Foto: Acervo Pessoal

Se A sangue frio, de Truman Capote, eternizou a frieza de um crime, A sangue quente (Editora Labrador) segue na direção contrária: mergulha no calor. O calor humano, político e afetivo que pulsa no Rio de Janeiro, uma cidade que fala alto, que se acha única — e talvez seja. É nesse excesso que Hermés Galvão encontra matéria-prima para suas crônicas, reunidas em um livro que transita entre observação e confissão, carregado de humor afiado, ironia debochada e libido narrativa. Nesta quinta-feira (28.08), o autor recebe amigos em noite de autógrafos, às 19h, na Livraria Argumento (Rio de Janeiro).

Mais do que retratar personagens, o autor se propõe a investigar a alma carioca. Uma cidade que é, ao mesmo tempo, maravilhosa e delinquente, eterna adolescente e sábia em sua marra. O resultado é um álbum de cenas que beira a confissão, mas também se disfarça de diário coletivo, no qual figuras reais e quase fictícias se misturam. Das peruas de academia que nunca pisaram numa esteira aos velhos meninos que ignoram o tempo e seguem desfilando pelo calçadão como garotões; das socialites que parecem estacionadas em algum ponto entre 1984 e uma taça de champanhe aos atores com projetos intermináveis à espera de um teste de sofá. Há também os gurus que ontem exaltavam o “MD” e hoje pregam o poder do namastê. Todos atravessam as páginas de A sangue quente como peças de um mosaico da vida carioca, retratados com afeto e sarcasmo na mesma medida.

“O Rio de Janeiro nasceu com o rabo virado para a lua. E cresceu olhando para o próprio umbigo”, escreve Galvão em um dos trechos. A frase sintetiza o espírito do livro: um Rio de contrastes, capaz de se manter inesgotável em matéria de histórias. O leitor encontra, aqui, crônicas que não são exatamente ficção, tampouco se pretendem registro objetivo da realidade. São retratos escritos no calor do momento, confissões íntimas o suficiente para soar como segredos, mas distantes o bastante para não virar sessão de terapia.

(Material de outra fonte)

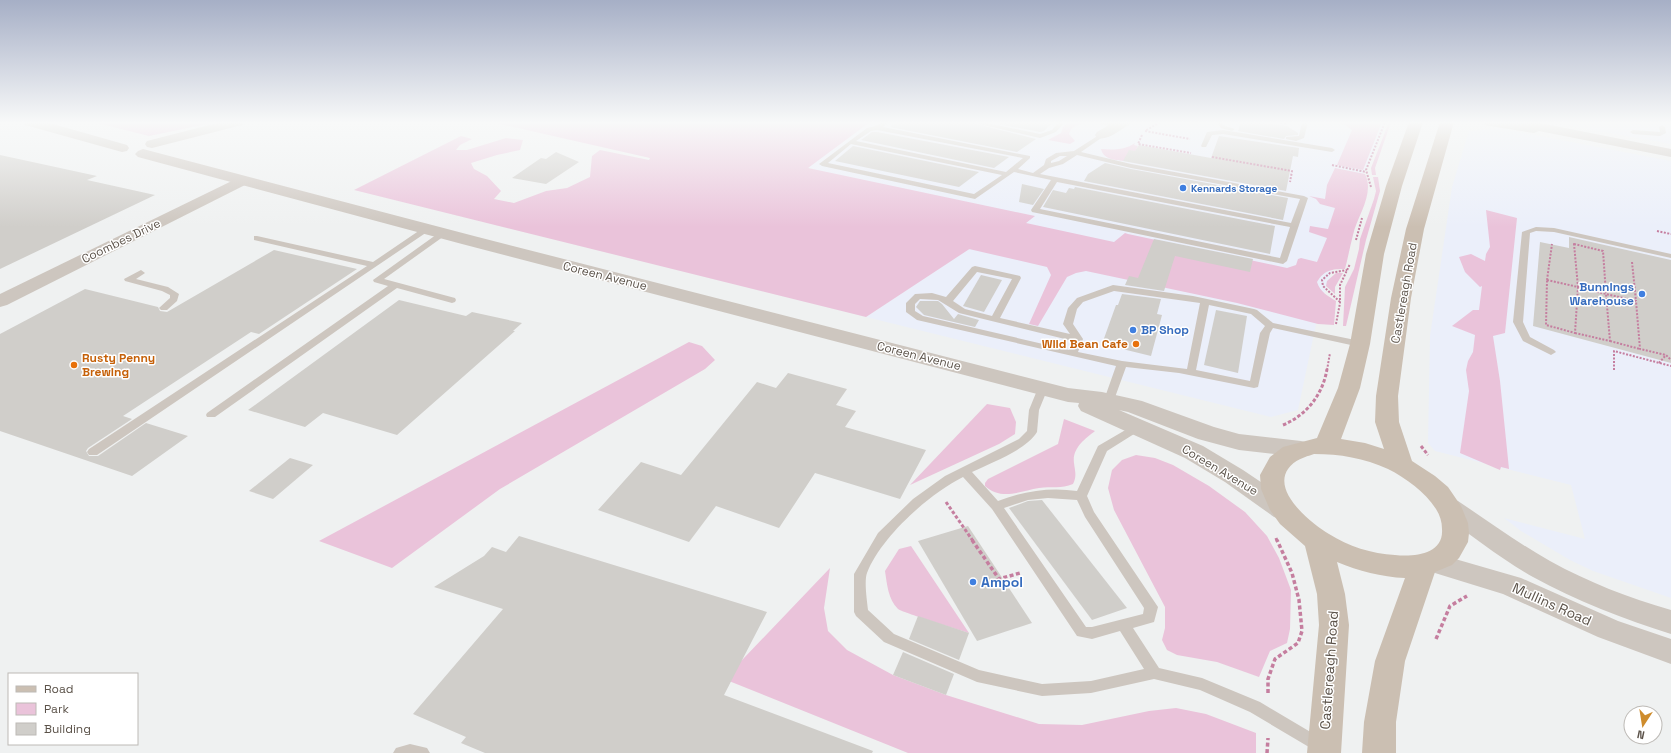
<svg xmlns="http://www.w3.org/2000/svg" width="1671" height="753" font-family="'Space Grotesk',sans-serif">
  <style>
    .commercial { fill: #ebeffa }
    .green { fill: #eac3da }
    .building { fill: #d0ceca }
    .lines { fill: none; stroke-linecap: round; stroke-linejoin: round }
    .path-far2 { stroke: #c57e9f; stroke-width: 2; stroke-dasharray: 2 1.5; stroke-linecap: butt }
    .path-far1 { stroke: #c57e9f; stroke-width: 3; stroke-dasharray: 3.5 2; stroke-linecap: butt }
    .path { stroke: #c57e9f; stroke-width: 3.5; stroke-dasharray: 4 2.5; stroke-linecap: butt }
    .service { fill: #cdc6bf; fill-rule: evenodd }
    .minor { fill: #cdc6bf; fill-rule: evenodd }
    .tertiary { fill: #cdc6bf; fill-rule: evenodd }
    .primary { fill: #cbbfb2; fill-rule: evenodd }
    .shop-dot { fill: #3f7fe0; stroke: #fff; stroke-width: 1.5 }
    .food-dot { fill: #e8710a; stroke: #fff; stroke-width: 1.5 }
    .labels { text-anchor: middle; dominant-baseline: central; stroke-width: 3; stroke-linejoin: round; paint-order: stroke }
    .far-shop-label { font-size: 10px; font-weight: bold; fill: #366cbe; stroke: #fff; text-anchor: start }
    .street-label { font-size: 12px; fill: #5b5249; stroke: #fff }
    .shop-label { font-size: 12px; font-weight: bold; fill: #366cbe; stroke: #fff; text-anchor: end }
    .food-label { font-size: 12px; font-weight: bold; fill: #c56008; stroke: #fff; text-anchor: end }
    .near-shop-label { font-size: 14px; font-weight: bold; fill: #366cbe; stroke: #fff; text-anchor: start }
    .near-street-label { font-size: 14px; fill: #5b5249; stroke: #fff }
  </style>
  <rect width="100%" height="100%" fill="#eff1f1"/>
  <g class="commercial">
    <polygon points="870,122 1387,122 1361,180 1319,310 1298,410 1271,417 866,317 990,235 808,167"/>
    <polygon points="1548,122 1671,122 1671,144"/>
    <polygon points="1498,128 1671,161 1671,598 1593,571 1570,560 1521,531 1504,518 1585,539 1571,485 1435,451 1428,443 1430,336 1452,187 1469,131"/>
  </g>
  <g class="green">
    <polygon points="93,122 217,122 149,136"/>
    <path d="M491 122H870L808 168 1035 216 1026 223 1114 242 1125 233 1128 234 1287 268 1296 265 1298 259 1301 258 1317 262 1327 238 1309 232 1310 226 1328 229 1335 208 1320 204 1316 199 1309 196 1325 199 1327 185 1335 168 1365 174C1375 194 1357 216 1353 235 1350 246 1348 258 1345 269 1332 269 1324 270 1317 282 1320 292 1328 296 1336 301L1334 325 1318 324 1237 303 1086 271 1076 273 1067 277 1038 326 1029 324 1051 275 1047 267 969 249 974 246 866 317 354 190 461 136 472 139 460 145 456 150H467L506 138 523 140 520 150 497 155 471 163 474 169 487 176 501 191 494 199 514 203 546 191 567 188 590 177 592 156 600 150 649 160 650 158Z"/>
    <polygon points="1069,122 1085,122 1088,123 1077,125 1071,129 1069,134 1075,141 1070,144 1048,140 1061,133 1063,127"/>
    <polygon points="1335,122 1382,122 1363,170 1337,165 1352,130 1345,125"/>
    <polygon points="1389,122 1391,122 1375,168 1376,175 1372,175 1371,168"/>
    <path d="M1135 143 1134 145 1138 146 1135 152 1123 161C1115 160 1103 159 1101 149 1113 150 1125 150 1135 143Z"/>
    <polygon points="1373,177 1378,177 1380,191 1366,240 1346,326 1343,326 1345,287 1354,269 1359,249 1360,239 1374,199 1376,191"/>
    <polygon points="1486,210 1517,218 1505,333 1493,336 1500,381 1509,469 1501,467 1500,470 1460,453 1469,391 1466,370 1468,361 1473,352 1475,335 1452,326 1473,310 1479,310 1482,286 1480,287 1465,272 1459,257 1471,254 1485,261 1486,254 1490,247"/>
    <polygon points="1336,273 1343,273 1335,287 1335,294 1326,286 1327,281"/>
    <polygon points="689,342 702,346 715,360 705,369 500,489 392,568 319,541"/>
    <polygon points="987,404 1010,408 1016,422 1015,434 999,444 910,485"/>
    <path d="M1064 419 1095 431C1085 439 1072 448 1074 463 1075 471 1077 476 1073 484 1061 489 1052 486 1039 488 1021 491 1001 501 985 486V483L988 479 1058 444Z"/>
    <polygon points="1136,455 1155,458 1173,465 1209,486 1245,512 1267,536 1279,558 1291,590 1290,629 1287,643 1270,651 1259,677 1217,662 1177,655 1167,650 1162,640 1165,628 1165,607 1114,510 1108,488 1112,470 1122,460"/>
    <path d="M911 546 969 633C960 630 901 612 898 609 888 599 887 584 885 571L899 549Z"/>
    <polygon points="830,568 824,608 828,631 847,650 893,675 946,695 1039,724 1082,725 1149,711 1176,708 1206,714 1256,733 1256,753 908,753 724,679"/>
  </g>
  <g class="building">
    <polygon points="895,122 969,122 1036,139 1017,152 890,127"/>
    <polygon points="989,122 1053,122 1044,131 1040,132"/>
    <polygon points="1241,122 1256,122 1287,126 1298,133 1298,135 1286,136 1284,139 1238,131"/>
    <polygon points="872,132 877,132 1009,157 994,168 861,140"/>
    <polygon points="1219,136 1299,148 1298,157 1293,156 1286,191 1123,161 1129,150 1135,151 1139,145 1211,158"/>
    <polygon points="853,146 979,172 959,187 835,161"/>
    <polygon points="556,152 579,162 546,184 512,178 541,158 546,159"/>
    <polygon points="0,155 97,176 87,180 155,195 0,269"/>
    <polygon points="1105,163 1131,169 1288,198 1283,220 1084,181 1088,174"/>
    <polygon points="1022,184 1044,189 1033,205 1019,202"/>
    <polygon points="1075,187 1275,226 1270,254 1043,207 1053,190 1066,193 1069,188 1074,189"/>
    <polygon points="1569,237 1671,260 1671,363 1533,326 1540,242 1569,248"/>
    <polygon points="1154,239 1253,259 1250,272 1175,256 1164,291 1125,285 1129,276 1138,278"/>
    <polygon points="274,250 357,269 259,334 251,332 123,416 132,419 88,448 86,451 89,456 98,456 146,423 188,436 132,476 0,431 0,334 85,289 158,307 160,311 167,312"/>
    <polygon points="981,275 1002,280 984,312 963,306"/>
    <polygon points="1122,294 1161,299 1157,314 1162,315 1151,356 1102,344 1116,305 1118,305"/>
    <polygon points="399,300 466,316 472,312 522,323 513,331 515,331 397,435 323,413 305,427 248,410"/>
    <polygon points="920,301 938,301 942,304 954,319 958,314 979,320 975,327 924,315 916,307"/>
    <polygon points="1216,310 1247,316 1238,373 1204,365"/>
    <polygon points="788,373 847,389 836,405 856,411 845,427 926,450 900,499 815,473 779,528 716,506 689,542 598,510 641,462 681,475 757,382 776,388"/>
    <polygon points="290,458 313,465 273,499 249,491"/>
    <polygon points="1042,500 1127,608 1092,620 1009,508 1028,501"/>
    <polygon points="968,526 1032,623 977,641 918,541"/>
    <polygon points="519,536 767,612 724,695 873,751 872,753 485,753 461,743 466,737 413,714 503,609 434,587 484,556 492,547 506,552"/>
    <polygon points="918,616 969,633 959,660 909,639"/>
    <polygon points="903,652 954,674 946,695 893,675"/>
  </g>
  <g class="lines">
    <g class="path-far2">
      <polyline points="1160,122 1145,131 1190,139"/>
      <polyline points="1277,122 1287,124"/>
      <polyline points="1142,135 1138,144 1191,153"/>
      <polyline points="1212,157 1292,171 1290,182"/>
      <polyline points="1332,165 1366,172"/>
      <polyline points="1371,187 1366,170 1385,122"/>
      <polyline points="1657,231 1671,234"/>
      <polyline points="1356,240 1362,218"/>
      <polygon points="1574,244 1603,251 1606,294 1578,287"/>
      <polyline points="1632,262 1636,301"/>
      <polyline points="1547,280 1552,244"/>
      <polygon points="1547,280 1578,287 1575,333 1546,325"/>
      <polyline points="1340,302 1323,286 1322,280 1330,273 1347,270"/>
      <polyline points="1336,324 1340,303 1340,285 1350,264"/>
      <polyline points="1163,328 1182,332"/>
      <polyline points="1575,333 1610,341 1606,294 1636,301 1640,349 1666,355 1671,360"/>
      <polyline points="1610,341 1640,349"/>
      <polyline points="1659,363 1666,355"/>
      <polyline points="1327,370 1330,353"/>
      <polyline points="1614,370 1614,351 1671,366"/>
    </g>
    <g class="path-far1">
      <path d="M1283 425C1307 415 1323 394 1327 369"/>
      <polyline points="1421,446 1428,455"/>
      <polyline points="946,502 973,541"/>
      <polyline points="1276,538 1277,541"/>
    </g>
    <g class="path">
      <polyline points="972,540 999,579 1020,573"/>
      <polyline points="1436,639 1450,606 1467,596"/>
      <polyline points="1268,693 1268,679 1275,659 1298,643 1302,631 1299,600 1292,573 1277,540"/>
      <polyline points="1267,753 1268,738"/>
    </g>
    <g class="service">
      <path d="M882 122H889L883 127 1030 156V158L1018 169 1033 173 1044 165 1046 159 1056 153 1074 151 1102 133 1104 134V136L1081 152 1131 164 1304 196 1308 198 1287 261 1283 264 1032 212 1031 210 1051 180 1014 172 975 199 822 166 819 164 867 128 875 126ZM877 130 1023 158 1006 172 856 141 871 131ZM851 144 1002 175 974 194 828 163ZM1077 155 1131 168 1300 199 1291 223 1040 174 1049 168 1063 164ZM1060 156H1067L1059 161 1051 163V161ZM1057 182 1290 227 1280 258 1040 209Z"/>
      <polygon points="970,122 982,122 1040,134 1052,130 1059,122 1065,122 1056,132 1040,138"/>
      <polygon points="1094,122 1107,122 1120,126 1117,128"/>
      <polygon points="1216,122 1222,122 1225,126 1235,129 1232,131 1221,128"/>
      <polygon points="1302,122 1308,122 1304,138 1296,141 1286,139 1286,137 1299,136"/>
      <polygon points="1575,122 1582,122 1578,124"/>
      <polygon points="1662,125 1665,127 1666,133 1660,136 1633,134 1630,132 1633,130 1660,132 1659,127"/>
      <polygon points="1223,130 1332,148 1335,150 1332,152 1223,134 1212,135 1206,147 1202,147 1201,146 1207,132"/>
      <polygon points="1536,227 1554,228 1671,254 1671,258 1554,232 1536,231 1530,233 1523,322 1530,337 1554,350 1556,352 1551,355 1523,341 1513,322 1522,232"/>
      <polygon points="423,228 429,228 430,230 97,455 89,455 87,452 89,449 367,266 254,240 254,236 257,236 373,262"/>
      <polygon points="440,232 446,232 447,234 384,279 455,298 456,300 455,302 452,303 397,288 215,417 207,417 206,415 207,413 388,286 374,282 373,280"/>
      <path d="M975 266 1020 276 1021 278 1000 318 1070 334 1063 324 1068 308 1077 298 1113 285 1193 296 1254 309 1257 310 1273 323 1360 341 1365 344 1360 347 1273 328 1270 333 1258 387 1254 388 1179 373 1126 367 1114 400 1109 403 1104 400 1116 366 917 320 906 312V303L915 294 932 293 946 297 972 267ZM977 272 1012 279 992 316 965 309 953 301ZM1114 291 1200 303 1187 369 1122 361 1078 352 1083 339 1073 324 1077 309 1083 302ZM920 299 938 300 959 313 1073 341 1069 350 923 316 915 311V304ZM1209 305 1251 314 1265 326 1260 333 1250 381 1196 370Z"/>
      <polygon points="141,270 145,273 136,279 168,287 179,294 177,301 167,310 161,310 159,308 170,298 170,295 162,291 125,281 124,279"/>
      <path d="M1043 385 1048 388 1039 410 1037 432C1025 451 992 462 972 472L998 501C1024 491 1050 487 1077 491L1098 446 1134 425H1142L1143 427 1142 429 1107 451 1087 496 1094 512 1158 607 1154 622 1133 628 1159 668 1202 678 1260 702 1324 740 1327 745 1324 750 1319 752 1314 750 1250 712 1200 690 1154 679 1091 693 1042 696 977 682 884 642 856 616 854 612V574L878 533 913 499 945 476 1019 439 1027 431 1029 410 1038 388ZM963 477 992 509 1077 636 1092 639 1120 631 1144 669 1091 681 1042 684 979 670 894 634 868 610C867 601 864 581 867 573 881 537 929 494 963 477ZM1048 498 1077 500 1085 517 1144 608 1143 614 1092 627H1086L1004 508 1028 500Z"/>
      <polygon points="410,744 427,748 430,753 393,753 396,748"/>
    </g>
    <g class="minor">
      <polygon points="221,122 244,122 242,125 152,148 147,147 145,144 147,141"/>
      <path d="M1114 122H1131L1129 125C1119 130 1108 141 1097 138L1095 135 1097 132Z"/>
      <polygon points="1483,122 1535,122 1671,149 1671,157 1539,131 1534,133 1490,126 1485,125"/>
      <polygon points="242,176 247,178 250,181 247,184 7,305 0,307 0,294"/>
      <path d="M1449 498 1458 501C1488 521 1518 543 1550 561 1588 582 1629 598 1671 610V634C1624 619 1577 601 1533 577 1501 559 1471 535 1440 513L1437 507 1440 501Z"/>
      <polygon points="1431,552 1521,578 1618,621 1671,639 1671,664 1598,637 1503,594 1422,569 1418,562 1422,555"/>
    </g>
    <g class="tertiary">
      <polygon points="23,122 46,122 127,145 129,148 127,151 122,152 25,125"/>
      <polygon points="143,149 474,236 1068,388 1102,392 1142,401 1214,427 1239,434 1301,441 1310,443 1313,449 1310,455 1301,457 1239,450 1198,439 1128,412 1119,410 1203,446 1243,470 1292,503 1296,510 1292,517 1283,520 1274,517 1225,482 1185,458 1081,411 1078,406 1079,403 1068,402 462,244 138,157 135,154 138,151"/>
    </g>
    <path class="primary" d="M1409 122H1423L1402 186 1384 254 1370 344 1360 388 1341 439 1365 443 1384 449 1375 422 1376 396 1391 298 1406 229 1440 122H1454L1424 229 1411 298 1398 396 1399 422 1412 461 1435 476 1448 487 1461 506 1468 523 1469 533 1468 542 1459 558 1452 565 1435 572 1405 661 1396 722V753H1362L1364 722 1375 661 1405 578C1381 577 1359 571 1337 562L1345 594 1349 625 1341 753H1307L1319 625 1317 594 1305 546 1280 524 1270 510 1261 489 1260 475 1270 457 1283 447 1317 438 1338 388 1350 344 1366 254 1386 186ZM1314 454C1340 454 1364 458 1388 469 1406 478 1425 492 1436 509 1440 515 1442 522 1442 529 1444 555 1413 557 1395 555 1372 554 1348 546 1329 534 1312 524 1272 492 1288 469 1294 460 1305 457 1314 454Z"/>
  </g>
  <linearGradient id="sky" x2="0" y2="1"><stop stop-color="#a6afc6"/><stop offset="0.54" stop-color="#f8f9f9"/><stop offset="1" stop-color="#f8f9f9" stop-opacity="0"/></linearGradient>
  <rect width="1671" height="227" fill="url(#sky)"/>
  <g class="shop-dot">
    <circle cx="1183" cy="188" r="4"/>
    <circle cx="1642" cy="294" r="4"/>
    <circle cx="1133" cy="330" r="4"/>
    <circle cx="973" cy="582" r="4"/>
  </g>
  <g class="food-dot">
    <circle cx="1136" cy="344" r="4"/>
    <circle cx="74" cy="365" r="4"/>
  </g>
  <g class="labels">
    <g class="far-shop-label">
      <text x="1191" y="188">Kennards Storage</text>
    </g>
    <g class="street-label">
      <text transform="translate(121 241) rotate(-26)">Coombes Drive</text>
      <text transform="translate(605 276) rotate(14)">Coreen Avenue</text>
      <text transform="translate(1404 293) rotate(-80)">Castlereagh Road</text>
      <text transform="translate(919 356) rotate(14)">Coreen Avenue</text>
      <text transform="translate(1220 470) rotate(31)">Coreen Avenue</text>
    </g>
    <g class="shop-label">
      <text x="1634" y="287">Bunnings<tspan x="1634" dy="14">Warehouse</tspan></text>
      <text x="1141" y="330" text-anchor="start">BP Shop</text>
    </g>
    <g class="food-label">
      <text x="1128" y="344">Wild Bean Cafe</text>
      <text x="82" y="358" text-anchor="start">Rusty Penny<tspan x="82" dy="14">Brewing</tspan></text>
    </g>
    <g class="near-shop-label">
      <text x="981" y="582">Ampol</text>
    </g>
    <g class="near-street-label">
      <text transform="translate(1552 604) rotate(24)">Mullins Road</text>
      <text transform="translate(1329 670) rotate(-86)">Castlereagh Road</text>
    </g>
  </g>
  <rect x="8" y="673" width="130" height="72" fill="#ffffff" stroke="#bdbab6"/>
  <rect x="16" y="686" width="20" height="6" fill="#cbbfb2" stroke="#bdbab6"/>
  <text x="44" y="693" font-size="12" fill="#5b5249">Road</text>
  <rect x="16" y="703" width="20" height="12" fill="#eac3da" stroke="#bdbab6"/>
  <text x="44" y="713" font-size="12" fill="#5b5249">Park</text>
  <rect x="16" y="723" width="20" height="12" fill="#d0ceca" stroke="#bdbab6"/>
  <text x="44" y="733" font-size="12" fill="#5b5249">Building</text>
  <g transform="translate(1643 725) rotate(192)"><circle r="19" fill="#ffffff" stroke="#bdbab6"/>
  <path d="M0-3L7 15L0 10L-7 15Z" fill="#ce8c2d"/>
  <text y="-6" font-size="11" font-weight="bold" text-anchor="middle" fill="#5b5249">N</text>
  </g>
</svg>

Ao mesmo tempo íntimo e coletivo, o livro dialoga com quem já viveu — ou ainda vive — o Rio em suas contradições. É um retrato da cidade a partir de dentro, mas escrito com a perspectiva de quem hoje a observa de fora, da distância lisboeta. Esse olhar deslocado acentua cores, excessos e ironias, tornando A sangue quente não apenas um livro sobre o Rio, mas também sobre o ato de narrar o que se perdeu e o que ainda resiste.

Foto: Divulgação

Sobre o autor

Hermés Galvão nasceu em 1975, no Rio de Janeiro, e hoje vive em Lisboa. Escritor e psicoterapeuta, é colaborador assíduo da Harper’s Bazaar e da Bazaar Man, além de autor de Como viajar sozinho em tempos de crise financeira e existencial e Granado 150 anos. Em A sangue quente, entrega seu trabalho mais visceral até aqui: uma coletânea de crônicas que recusa o distanciamento da análise fria e assume a intensidade como método, revelando um Rio de Janeiro que, entre amor, tédio, tara e teimosia, insiste em existir.